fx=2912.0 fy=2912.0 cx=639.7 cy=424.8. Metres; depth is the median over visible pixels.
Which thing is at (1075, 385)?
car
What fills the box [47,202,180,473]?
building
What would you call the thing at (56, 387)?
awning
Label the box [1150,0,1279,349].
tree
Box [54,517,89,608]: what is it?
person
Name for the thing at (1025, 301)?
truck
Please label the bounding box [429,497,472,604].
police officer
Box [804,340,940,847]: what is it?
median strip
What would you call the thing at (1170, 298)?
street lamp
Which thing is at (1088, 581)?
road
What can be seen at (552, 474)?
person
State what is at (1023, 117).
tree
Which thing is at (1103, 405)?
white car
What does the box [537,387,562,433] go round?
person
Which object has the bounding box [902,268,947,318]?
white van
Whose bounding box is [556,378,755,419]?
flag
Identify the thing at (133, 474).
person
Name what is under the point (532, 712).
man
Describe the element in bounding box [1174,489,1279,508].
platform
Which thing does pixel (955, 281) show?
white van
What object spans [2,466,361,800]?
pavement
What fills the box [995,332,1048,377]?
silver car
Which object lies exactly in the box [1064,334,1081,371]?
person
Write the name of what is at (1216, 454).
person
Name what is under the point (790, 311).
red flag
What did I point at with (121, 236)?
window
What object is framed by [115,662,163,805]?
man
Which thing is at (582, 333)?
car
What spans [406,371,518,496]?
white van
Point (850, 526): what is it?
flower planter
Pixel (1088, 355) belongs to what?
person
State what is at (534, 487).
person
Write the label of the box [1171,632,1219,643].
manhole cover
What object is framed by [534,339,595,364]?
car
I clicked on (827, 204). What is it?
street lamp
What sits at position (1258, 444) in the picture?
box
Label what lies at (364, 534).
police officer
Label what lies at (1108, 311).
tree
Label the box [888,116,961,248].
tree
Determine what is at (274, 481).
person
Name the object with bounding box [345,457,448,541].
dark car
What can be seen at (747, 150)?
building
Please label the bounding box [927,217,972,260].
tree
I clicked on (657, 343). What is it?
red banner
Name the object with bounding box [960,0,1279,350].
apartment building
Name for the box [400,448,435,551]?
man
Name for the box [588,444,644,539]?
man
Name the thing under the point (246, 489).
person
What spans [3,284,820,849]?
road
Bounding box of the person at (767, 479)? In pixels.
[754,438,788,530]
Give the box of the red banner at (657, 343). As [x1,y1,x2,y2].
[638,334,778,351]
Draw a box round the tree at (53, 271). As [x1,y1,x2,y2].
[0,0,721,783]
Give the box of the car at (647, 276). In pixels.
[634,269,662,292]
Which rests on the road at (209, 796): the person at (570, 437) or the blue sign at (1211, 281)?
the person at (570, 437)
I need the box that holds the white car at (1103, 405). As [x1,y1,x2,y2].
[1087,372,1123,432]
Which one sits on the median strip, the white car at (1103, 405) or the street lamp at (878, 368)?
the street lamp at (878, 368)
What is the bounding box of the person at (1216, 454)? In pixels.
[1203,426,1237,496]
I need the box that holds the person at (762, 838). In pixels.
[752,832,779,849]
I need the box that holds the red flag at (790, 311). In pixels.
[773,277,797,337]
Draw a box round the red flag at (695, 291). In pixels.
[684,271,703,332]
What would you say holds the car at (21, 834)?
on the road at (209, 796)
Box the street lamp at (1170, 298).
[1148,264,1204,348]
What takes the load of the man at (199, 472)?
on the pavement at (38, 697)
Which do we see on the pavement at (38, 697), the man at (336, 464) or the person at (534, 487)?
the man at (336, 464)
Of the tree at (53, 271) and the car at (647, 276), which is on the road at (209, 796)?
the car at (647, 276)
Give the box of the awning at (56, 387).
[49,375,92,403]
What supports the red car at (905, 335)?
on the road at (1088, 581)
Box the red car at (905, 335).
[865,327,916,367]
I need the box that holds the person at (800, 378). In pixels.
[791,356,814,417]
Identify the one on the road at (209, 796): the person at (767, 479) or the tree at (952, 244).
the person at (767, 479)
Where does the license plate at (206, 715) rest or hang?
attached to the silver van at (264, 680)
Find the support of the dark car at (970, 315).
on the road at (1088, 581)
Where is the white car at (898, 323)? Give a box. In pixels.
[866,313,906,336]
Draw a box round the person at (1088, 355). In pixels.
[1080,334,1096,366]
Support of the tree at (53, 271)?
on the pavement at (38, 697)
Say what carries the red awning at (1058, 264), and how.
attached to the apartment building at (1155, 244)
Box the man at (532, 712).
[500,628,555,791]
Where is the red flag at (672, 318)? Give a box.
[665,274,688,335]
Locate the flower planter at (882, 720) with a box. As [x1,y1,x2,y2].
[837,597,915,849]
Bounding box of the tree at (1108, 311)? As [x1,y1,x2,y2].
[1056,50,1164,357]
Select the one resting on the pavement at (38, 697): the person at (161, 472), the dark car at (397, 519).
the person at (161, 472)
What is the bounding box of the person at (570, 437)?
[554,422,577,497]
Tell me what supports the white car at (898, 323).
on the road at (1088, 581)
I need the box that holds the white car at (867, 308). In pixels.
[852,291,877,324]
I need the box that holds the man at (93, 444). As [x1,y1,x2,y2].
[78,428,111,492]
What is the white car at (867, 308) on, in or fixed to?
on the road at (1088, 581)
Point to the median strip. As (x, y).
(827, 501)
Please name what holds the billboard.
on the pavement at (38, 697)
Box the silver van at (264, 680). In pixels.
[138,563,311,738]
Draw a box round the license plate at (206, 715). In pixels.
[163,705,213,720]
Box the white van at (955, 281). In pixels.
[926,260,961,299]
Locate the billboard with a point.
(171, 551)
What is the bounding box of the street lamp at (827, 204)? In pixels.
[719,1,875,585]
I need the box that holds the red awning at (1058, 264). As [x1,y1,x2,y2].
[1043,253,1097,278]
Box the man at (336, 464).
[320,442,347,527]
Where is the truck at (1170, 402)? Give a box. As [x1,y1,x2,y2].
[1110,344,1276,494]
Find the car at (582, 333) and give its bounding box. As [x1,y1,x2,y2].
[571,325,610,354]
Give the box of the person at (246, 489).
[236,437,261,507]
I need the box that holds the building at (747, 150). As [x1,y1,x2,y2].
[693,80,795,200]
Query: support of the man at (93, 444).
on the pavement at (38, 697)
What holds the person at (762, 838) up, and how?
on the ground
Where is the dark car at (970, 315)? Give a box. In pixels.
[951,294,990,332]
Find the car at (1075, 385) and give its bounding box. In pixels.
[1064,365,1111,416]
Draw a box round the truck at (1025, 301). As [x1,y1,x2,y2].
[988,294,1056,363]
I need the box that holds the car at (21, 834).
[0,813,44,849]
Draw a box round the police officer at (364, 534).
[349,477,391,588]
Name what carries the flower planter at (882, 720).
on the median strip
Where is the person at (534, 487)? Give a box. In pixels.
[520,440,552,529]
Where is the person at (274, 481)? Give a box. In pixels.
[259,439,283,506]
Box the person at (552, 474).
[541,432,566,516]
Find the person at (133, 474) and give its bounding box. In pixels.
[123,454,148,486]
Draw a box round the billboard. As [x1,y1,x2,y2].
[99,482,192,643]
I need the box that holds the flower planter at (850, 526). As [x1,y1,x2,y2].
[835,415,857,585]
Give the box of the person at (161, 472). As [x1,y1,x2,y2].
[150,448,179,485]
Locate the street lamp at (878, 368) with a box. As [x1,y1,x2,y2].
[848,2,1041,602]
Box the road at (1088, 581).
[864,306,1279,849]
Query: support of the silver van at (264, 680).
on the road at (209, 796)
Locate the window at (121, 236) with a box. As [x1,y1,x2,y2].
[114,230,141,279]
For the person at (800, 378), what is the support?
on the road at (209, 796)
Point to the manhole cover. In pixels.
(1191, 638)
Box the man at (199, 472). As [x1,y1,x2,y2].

|---|

Reproduce the entries exactly. Every word has to stay the same.

fx=2912.0 fy=2912.0 cx=639.7 cy=424.8. Metres; depth is the median over visible pixels.
Which thing is at (1075, 385)?
car
What fills the box [47,202,180,473]?
building
What would you call the thing at (56, 387)?
awning
Label the box [1150,0,1279,349].
tree
Box [54,517,89,608]: what is it?
person
Name for the thing at (1025, 301)?
truck
Please label the bounding box [429,497,472,604].
police officer
Box [804,340,940,847]: what is it?
median strip
What would you call the thing at (1170, 298)?
street lamp
Which thing is at (1088, 581)?
road
What can be seen at (552, 474)?
person
State what is at (1023, 117).
tree
Which thing is at (1103, 405)?
white car
What does the box [537,387,562,433] go round?
person
Which object has the bounding box [902,268,947,318]?
white van
Whose bounding box is [556,378,755,419]?
flag
Identify the thing at (133, 474).
person
Name what is under the point (532, 712).
man
Describe the element in bounding box [1174,489,1279,508].
platform
Which thing does pixel (955, 281) show?
white van
What object spans [2,466,361,800]?
pavement
What fills the box [995,332,1048,377]?
silver car
Which object lies exactly in the box [1064,334,1081,371]?
person
Write the name of what is at (1216, 454).
person
Name what is under the point (790, 311).
red flag
What did I point at with (121, 236)?
window
What object is framed by [115,662,163,805]?
man
Which thing is at (582, 333)?
car
What spans [406,371,518,496]?
white van
Point (850, 526): what is it?
flower planter
Pixel (1088, 355) belongs to what?
person
State what is at (534, 487).
person
Write the label of the box [1171,632,1219,643].
manhole cover
What object is framed by [534,339,595,364]?
car
I clicked on (827, 204). What is it?
street lamp
What sits at position (1258, 444) in the picture?
box
Label what lies at (364, 534).
police officer
Label what lies at (1108, 311).
tree
Label the box [888,116,961,248].
tree
Determine what is at (274, 481).
person
Name the object with bounding box [345,457,448,541].
dark car
What can be seen at (747, 150)?
building
Please label the bounding box [927,217,972,260].
tree
I clicked on (657, 343). What is it?
red banner
Name the object with bounding box [960,0,1279,350].
apartment building
Name for the box [400,448,435,551]?
man
Name for the box [588,444,644,539]?
man
Name the thing under the point (246, 489).
person
What spans [3,284,820,849]?
road
Bounding box of the person at (767, 479)? In pixels.
[754,438,788,530]
Give the box of the red banner at (657, 343). As [x1,y1,x2,y2].
[638,334,778,351]
Draw a box round the tree at (53, 271). As [x1,y1,x2,y2].
[0,0,721,783]
Give the box of the car at (647, 276). In pixels.
[634,269,662,292]
Which rests on the road at (209, 796): the person at (570, 437) or the blue sign at (1211, 281)?
the person at (570, 437)
I need the box that holds the white car at (1103, 405). As [x1,y1,x2,y2].
[1087,372,1123,432]
Which one sits on the median strip, the white car at (1103, 405) or the street lamp at (878, 368)?
the street lamp at (878, 368)
What is the bounding box of the person at (1216, 454)? In pixels.
[1203,426,1237,496]
I need the box that holds the person at (762, 838). In pixels.
[752,832,779,849]
I need the box that holds the red flag at (790, 311). In pixels.
[773,277,797,337]
Draw a box round the red flag at (695, 291). In pixels.
[684,271,703,332]
What would you say holds the car at (21, 834)?
on the road at (209, 796)
Box the street lamp at (1170, 298).
[1148,264,1204,348]
What takes the load of the man at (199, 472)?
on the pavement at (38, 697)
Which do we see on the pavement at (38, 697), the man at (336, 464) or the person at (534, 487)?
the man at (336, 464)
Of the tree at (53, 271) and the car at (647, 276), which is on the road at (209, 796)?
the car at (647, 276)
Give the box of the awning at (56, 387).
[49,375,92,403]
What supports the red car at (905, 335)?
on the road at (1088, 581)
Box the red car at (905, 335).
[865,327,916,367]
I need the box that holds the person at (800, 378). In pixels.
[791,356,814,417]
Identify the one on the road at (209, 796): the person at (767, 479) or the tree at (952, 244).
the person at (767, 479)
Where does the license plate at (206, 715) rest or hang?
attached to the silver van at (264, 680)
Find the support of the dark car at (970, 315).
on the road at (1088, 581)
Where is the white car at (898, 323)? Give a box. In pixels.
[866,313,906,336]
Draw a box round the person at (1088, 355). In pixels.
[1080,334,1096,366]
Support of the tree at (53, 271)?
on the pavement at (38, 697)
Say what carries the red awning at (1058, 264), and how.
attached to the apartment building at (1155, 244)
Box the man at (532, 712).
[500,628,555,791]
Where is the red flag at (672, 318)? Give a box.
[665,274,688,335]
Locate the flower planter at (882, 720) with a box. As [x1,y1,x2,y2].
[837,597,915,849]
Bounding box of the tree at (1108, 311)? As [x1,y1,x2,y2].
[1056,50,1164,357]
Select the one resting on the pavement at (38, 697): the person at (161, 472), the dark car at (397, 519).
the person at (161, 472)
What is the bounding box of the person at (570, 437)?
[554,422,577,497]
Tell me what supports the white car at (898, 323).
on the road at (1088, 581)
I need the box that holds the white car at (867, 308). In pixels.
[852,291,877,324]
I need the box that holds the man at (93, 444). As [x1,y1,x2,y2].
[78,428,111,492]
What is the white car at (867, 308) on, in or fixed to?
on the road at (1088, 581)
Point to the median strip. As (x, y).
(827, 501)
Please name what holds the billboard.
on the pavement at (38, 697)
Box the silver van at (264, 680). In pixels.
[138,563,311,738]
Draw a box round the license plate at (206, 715). In pixels.
[163,705,213,720]
Box the white van at (955, 281). In pixels.
[926,260,961,299]
Locate the billboard with a point.
(171, 551)
What is the bounding box of the street lamp at (827, 204)? In pixels.
[719,1,875,585]
I need the box that holds the red awning at (1058, 264). As [x1,y1,x2,y2].
[1043,253,1097,278]
Box the man at (336, 464).
[320,442,347,527]
Where is the truck at (1170, 402)? Give a box. As [x1,y1,x2,y2].
[1110,344,1276,494]
Find the car at (582, 333) and give its bounding box. As [x1,y1,x2,y2].
[571,325,610,354]
Give the box of the person at (246, 489).
[236,437,261,507]
I need the box that holds the building at (747, 150). As [x1,y1,x2,y2].
[693,80,795,200]
Query: support of the man at (93, 444).
on the pavement at (38, 697)
What holds the person at (762, 838) up, and how?
on the ground
Where is the dark car at (970, 315)? Give a box. In pixels.
[951,294,990,332]
Find the car at (1075, 385) and give its bounding box. In pixels.
[1064,365,1111,416]
Draw a box round the truck at (1025, 301). As [x1,y1,x2,y2].
[988,294,1056,363]
I need the box that holds the car at (21, 834).
[0,813,44,849]
Draw a box round the police officer at (364, 534).
[349,477,391,588]
Name what carries the flower planter at (882, 720).
on the median strip
Where is the person at (534, 487)? Give a box. In pixels.
[520,440,552,529]
Where is the person at (274, 481)? Give a box. In pixels.
[259,439,283,506]
Box the person at (552, 474).
[541,432,566,516]
Find the person at (133, 474) and give its bounding box. In pixels.
[123,454,148,486]
Draw a box round the billboard. As [x1,y1,x2,y2].
[99,482,192,643]
I need the box that holds the flower planter at (850, 526). As [x1,y1,x2,y2].
[835,415,857,585]
Give the box of the person at (161, 472). As [x1,y1,x2,y2].
[150,448,179,485]
Locate the street lamp at (878, 368) with a box. As [x1,y1,x2,y2].
[848,2,1041,602]
Box the road at (1088, 581).
[864,306,1279,849]
Query: support of the silver van at (264, 680).
on the road at (209, 796)
Locate the window at (121, 236) with a box. As [x1,y1,x2,y2].
[114,230,141,279]
For the person at (800, 378), what is the support?
on the road at (209, 796)
Point to the manhole cover. In pixels.
(1191, 638)
Box the man at (199, 472). As [x1,y1,x2,y2].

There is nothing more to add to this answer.